─── Document extract ───

But actually it was first conceived by a radar scientist, Geoffrey W.A. Dummer, working for the Royal Radar Establishment of the British Ministry of Defense, and published on at the Symposium on Progress in Quality Electronic Components in Washington, D.C. on May 7, 1952. Dummer unsuccessfully attempted to build such a circuit in 1956. So the credit goes to Kilby who succeeded in fulfilling the whole project.
Robert Noyce also came up with his own idea of integrated circuit, half a year later than Kilby. However Noyce's chip had solved many practical problems that the microchip developed by Kilby had not. Noyce's chip, fabricated at Fairchild, was made of silicon, whereas Kilby's chip was made of germanium, with one transistor and other components all glued to a glass slide.
Kilby’s device measured seven 16ths of an inch by one 16th of an inch. But it stirred up an amazing and irreplaceable revolution: modern communications, transport, medicine, manufacturing and commerce are all based on the remarkable processing power of microchips.
"The integrated circuit provides the critical technology for countless electronic devices that enable people everywhere to lead more productive lives," said George Scalise, president of the Semiconductor Industry Association. "In the ensuing half century since Kilby's invention, the integrated circuit has proved to be the single most important driver of increased productivity and economic growth in history," Scalise continued.

───

Required tasks →
A: In the passage on the integrated circuit, why does the credit go to Kilby rather than Dummer, who first conceived the idea? Answer in one to three sentences.
B: Using the passage on the integrated circuit, answer these questions:
(i) Where was Noyce's chip fabricated?
(ii) What were the measurements of Kilby's device?
(iii) What position did George Scalise hold?
C: Does the passage on the integrated circuit support each statement below? Answer yes or no, and quote the words from the passage that decide it.
(i) Dummer's idea was presented at a symposium in Washington, D.C. in 1952.
(ii) Kilby's chip was made of silicon.
(iii) Noyce came up with his idea of the integrated circuit before Kilby did.

─── Raw data ───

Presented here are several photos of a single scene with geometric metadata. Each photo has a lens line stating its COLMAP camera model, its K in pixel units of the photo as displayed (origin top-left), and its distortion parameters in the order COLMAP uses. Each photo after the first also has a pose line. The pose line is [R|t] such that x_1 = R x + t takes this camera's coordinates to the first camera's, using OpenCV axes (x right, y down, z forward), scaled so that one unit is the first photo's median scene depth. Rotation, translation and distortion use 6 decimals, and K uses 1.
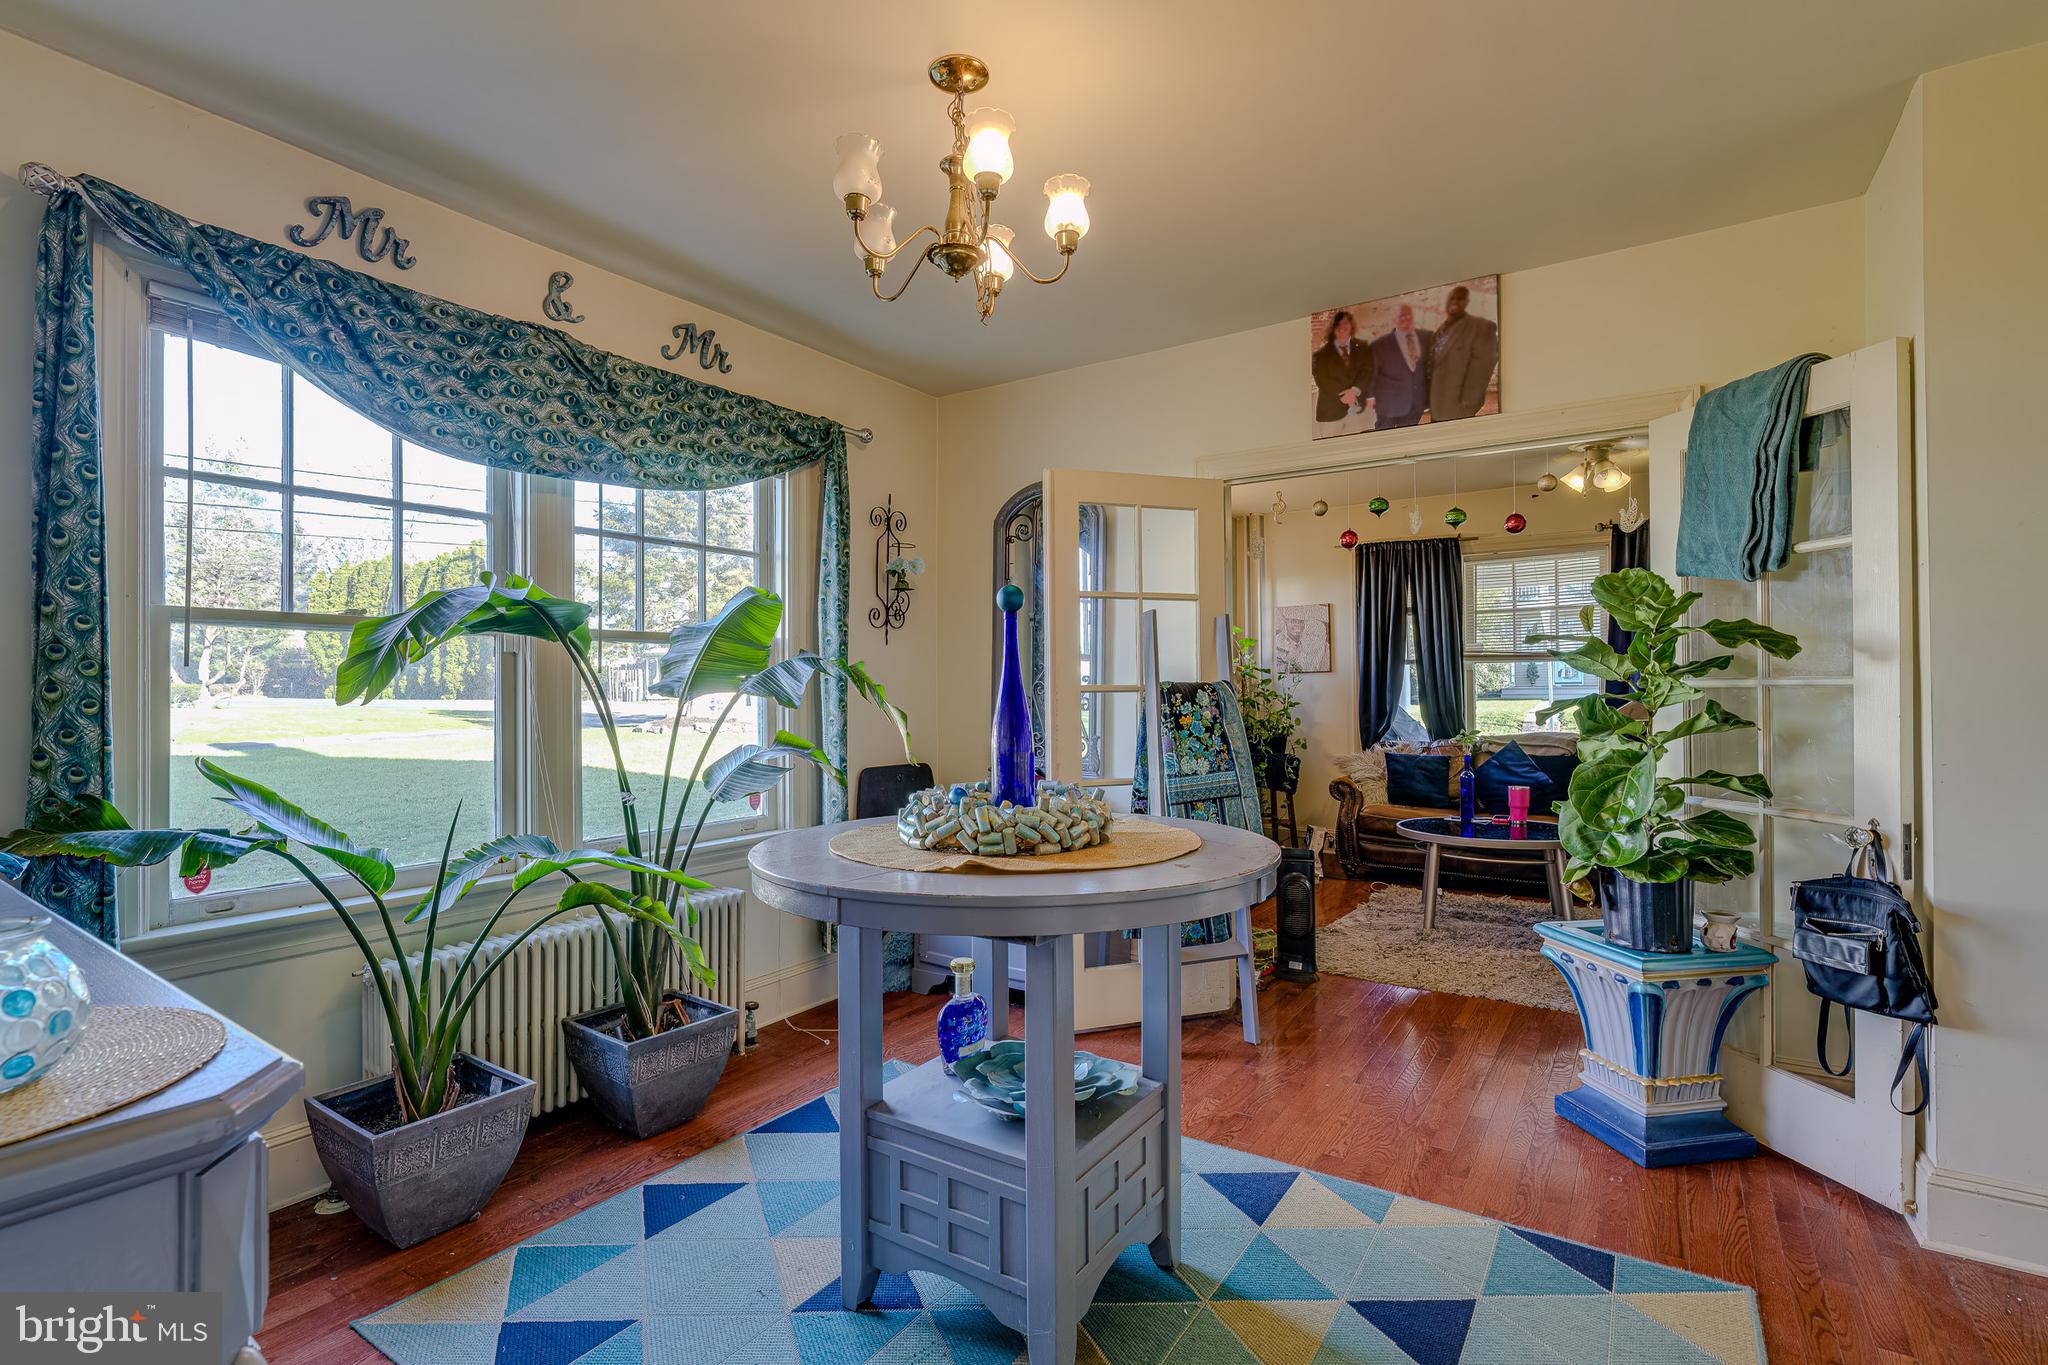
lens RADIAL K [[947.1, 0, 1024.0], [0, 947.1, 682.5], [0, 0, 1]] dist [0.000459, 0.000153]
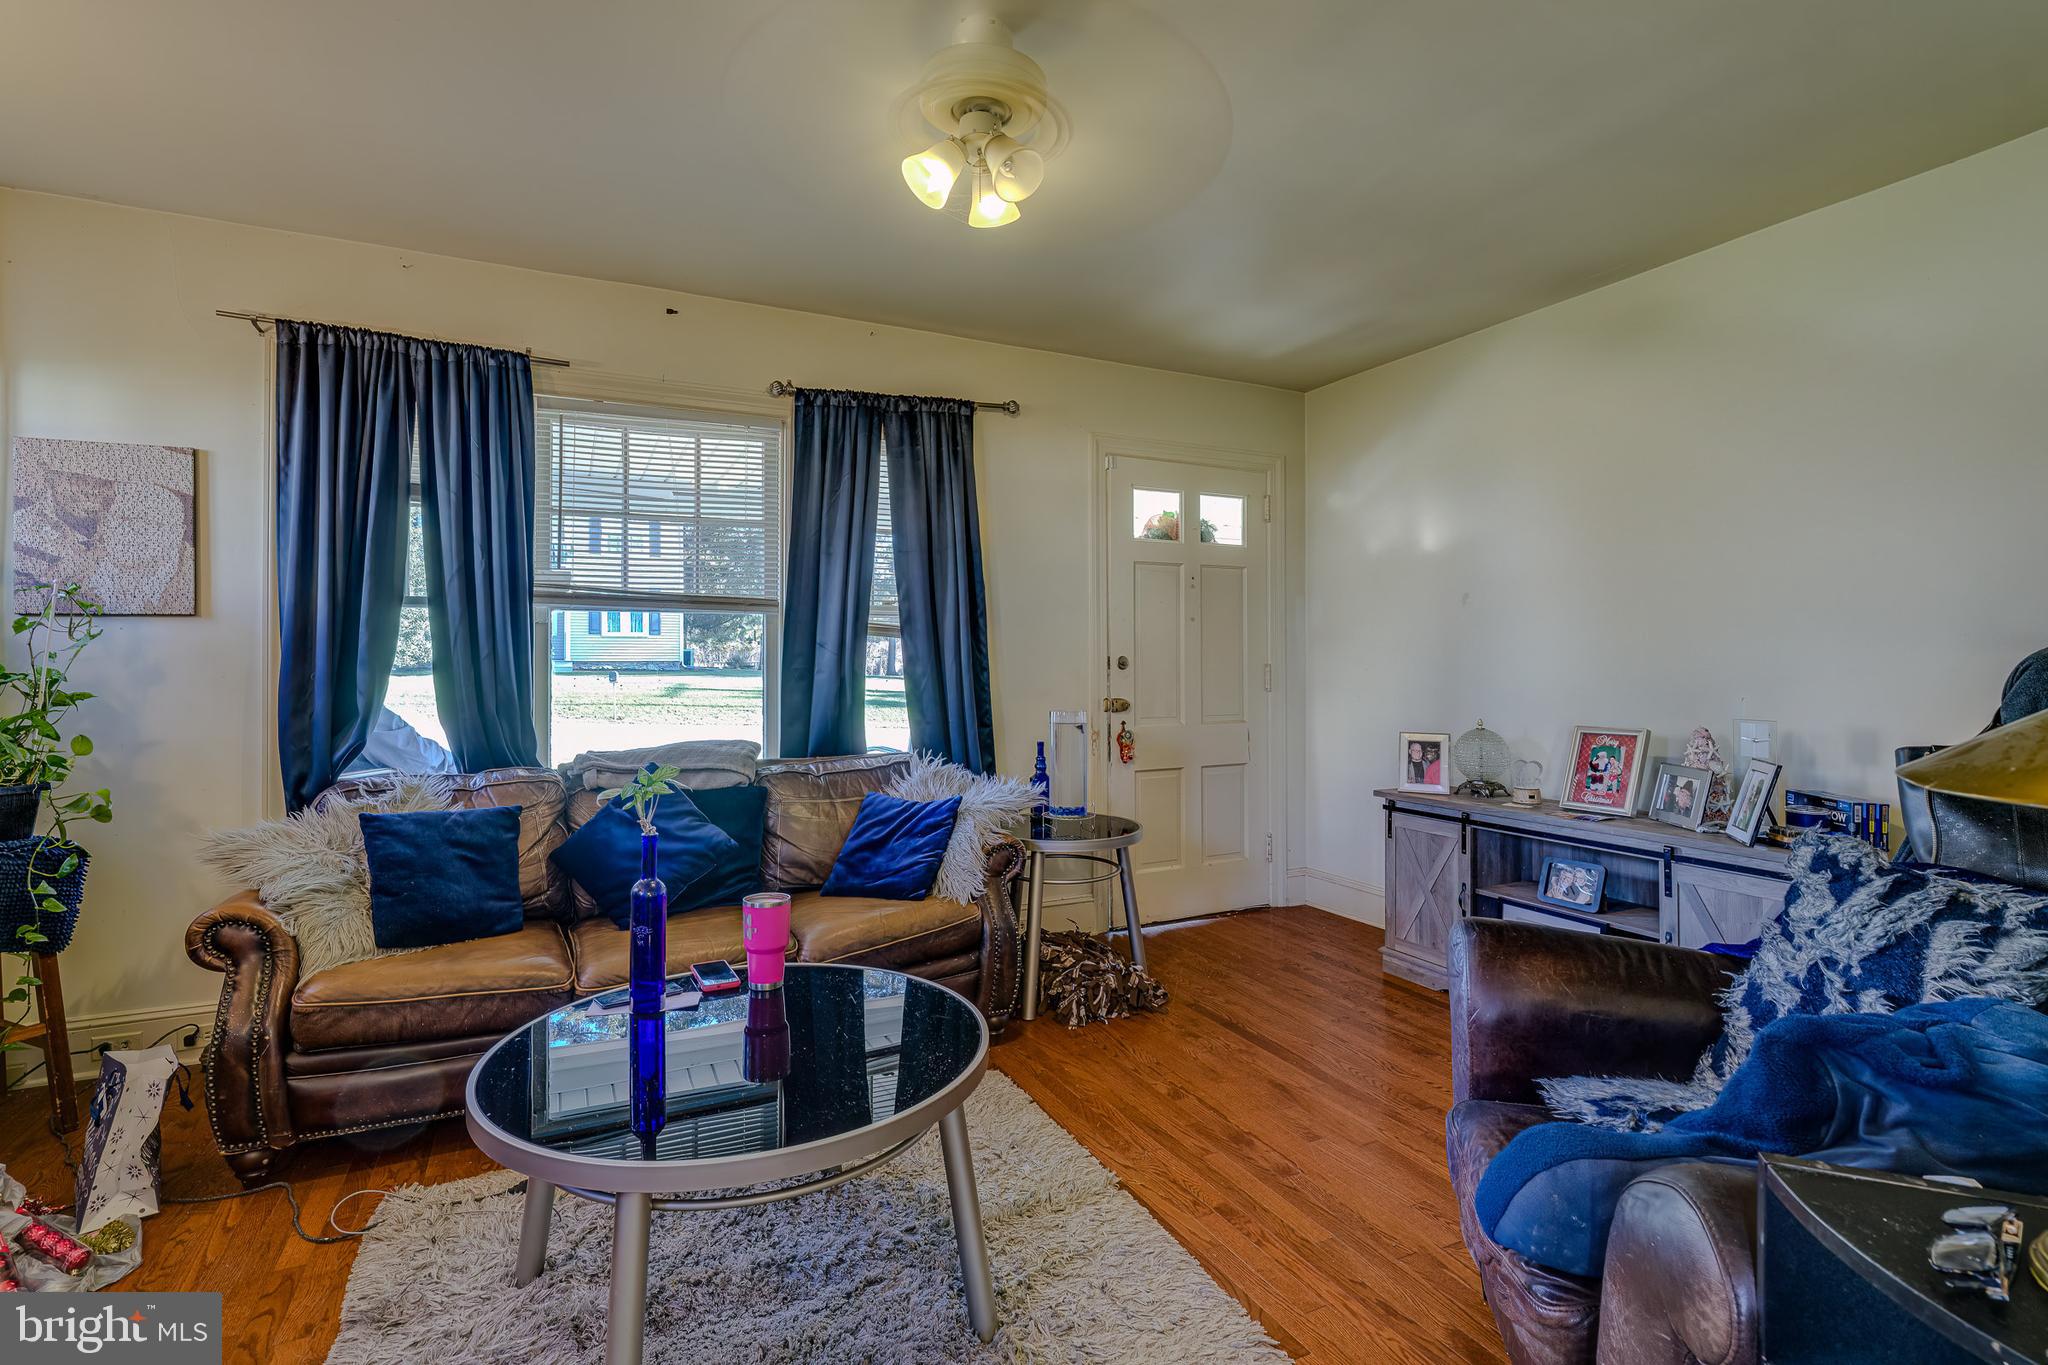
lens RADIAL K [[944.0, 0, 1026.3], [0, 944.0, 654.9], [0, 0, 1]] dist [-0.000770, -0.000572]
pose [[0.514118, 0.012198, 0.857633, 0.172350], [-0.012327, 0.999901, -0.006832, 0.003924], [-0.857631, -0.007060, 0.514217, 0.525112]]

───

Responses →
A: Dummer conceived the integrated circuit and tried to build one in 1956, but he did not succeed. Kilby gets the credit because he succeeded in fulfilling the whole project.

B:
(i) At Fairchild.
(ii) Seven 16ths of an inch by one 16th of an inch.
(iii) President of the Semiconductor Industry Association.

C:
(i) Yes: "published on at the Symposium on Progress in Quality Electronic Components in Washington, D.C. on May 7, 1952"
(ii) No: "whereas Kilby's chip was made of germanium"
(iii) No: "half a year later than Kilby"